On Thursday, Microsoft announced a significant milestone in its AI journey: the debut of its first-ever in-house models, MAI-Voice-1 and the MAI-1 Preview. This move marks a strategic pivot, as Microsoft—up to now primarily dependent on OpenAI’s GPT models for powering Copilot—begins to step into direct competition with ChatGPT’s creator and a host of other AI pioneers.
What Can Microsoft’s New AI Models Do?
MAI-Voice-1 is a cutting-edge model for generating natural speech. Microsoft touts it as one of the most efficient vocal AI models, capable of creating a full minute of audio in less than a second using just a single GPU. This efficiency sets it apart from other speech tools, reducing both computational demands and delivery time.
Currently, MAI-Voice-1 is already at work in the Copilot Daily and Podcast features and is being rolled out in Copilot Labs, giving users immediate access to Microsoft’s latest advances in AI-driven voice synthesis.

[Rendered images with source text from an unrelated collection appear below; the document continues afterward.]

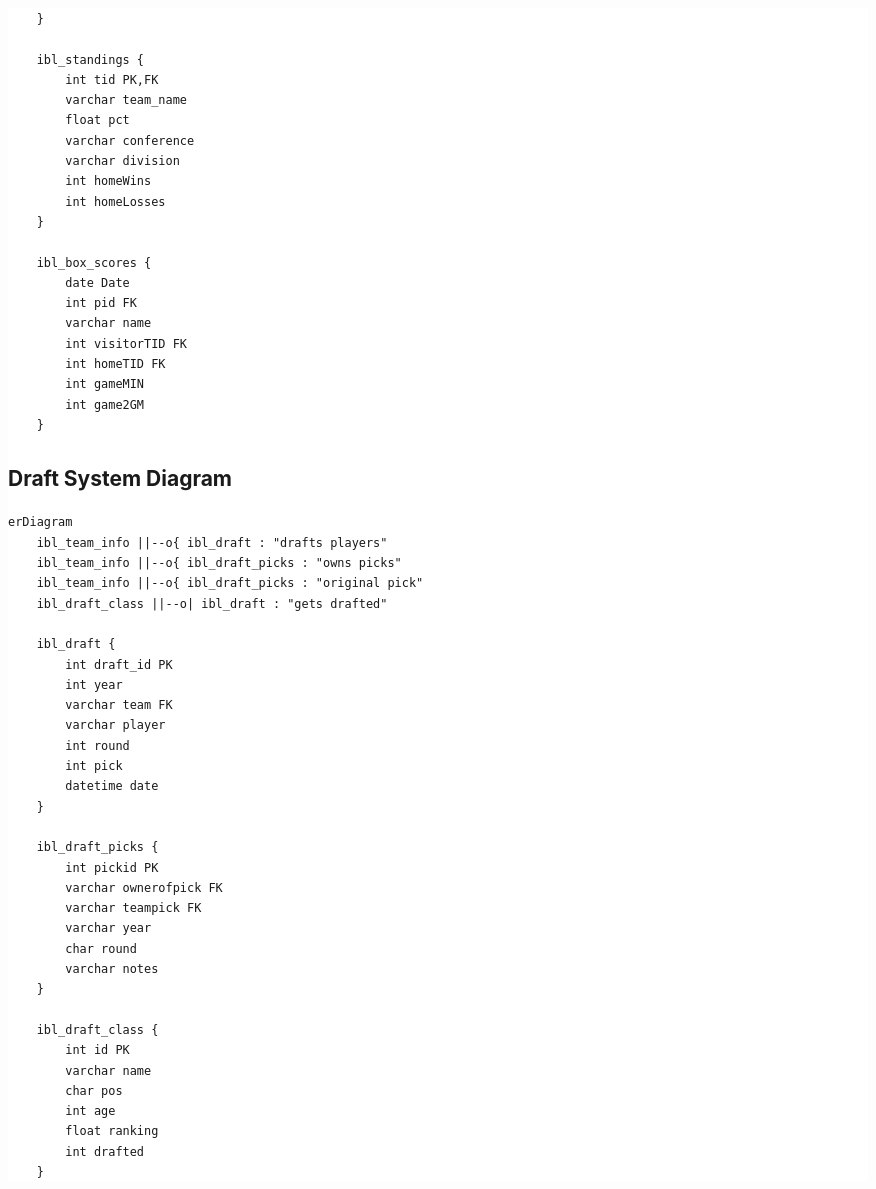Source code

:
 ```mermaid
    }
    
    ibl_standings {
        int tid PK,FK
        varchar team_name
        float pct
        varchar conference
        varchar division
        int homeWins
        int homeLosses
    }
    
    ibl_box_scores {
        date Date
        int pid FK
        varchar name
        int visitorTID FK
        int homeTID FK
        int gameMIN
        int game2GM
    }
```

## Draft System Diagram

```mermaid
erDiagram
    ibl_team_info ||--o{ ibl_draft : "drafts players"
    ibl_team_info ||--o{ ibl_draft_picks : "owns picks"
    ibl_team_info ||--o{ ibl_draft_picks : "original pick"
    ibl_draft_class ||--o| ibl_draft : "gets drafted"
    
    ibl_draft {
        int draft_id PK
        int year
        varchar team FK
        varchar player
        int round
        int pick
        datetime date
    }
    
    ibl_draft_picks {
        int pickid PK
        varchar ownerofpick FK
        varchar teampick FK
        varchar year
        char round
        varchar notes
    }
    
    ibl_draft_class {
        int id PK
        varchar name
        char pos
        int age
        float ranking
        int drafted
    }
```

Meanwhile, the MAI-1 Preview is Microsoft’s foundational large language model, now open for public testing on LMArena—a leading platform for benchmarking LLMs through crowdsourced performance comparisons. At present, MAI-1 Preview is ranked 13th on the LMArena leaderboard, trailing behind top models like GPT-5, Gemini 2.5 Pro, DeepSeek R-1, and Grok-3. Notably, MAI-1 Preview was trained using 15,000 NVIDIA H100 GPUs—a fraction of the hardware employed by some competitors, such as Grok, which leveraged over 100,000 GPUs for training.
Insights into Microsoft’s Evolving AI Strategy
In a discussion with Semafor, Mustafa Suleyman, Microsoft AI’s Chief, explained that their team drew valuable lessons from the open-source AI community to maximize results with relatively minimal hardware. According to Suleyman, “The art and craft of training models is selecting the perfect data and not wasting any of your flops on unnecessary tokens.” The focus, he says, is on efficiency and selectivity—getting the model to learn the right things, not just more things.
Microsoft also revealed it is already hard at work on next-generation models, with development ongoing at some of the world’s largest data centers, now equipped with Nvidia’s powerful new GB200s chips. Looking ahead, Microsoft plans to build a broad ecosystem of specialized AI models to address diverse user needs and deliver even greater value.
As the company wrote in a recent blog post: “We have big ambitions for where we go next. Not only will we pursue further advances here, but we believe that orchestrating a range of specialized models serving different user intents and use cases will unlock immense value. There will be a lot more to come from this team on both fronts in the near future”.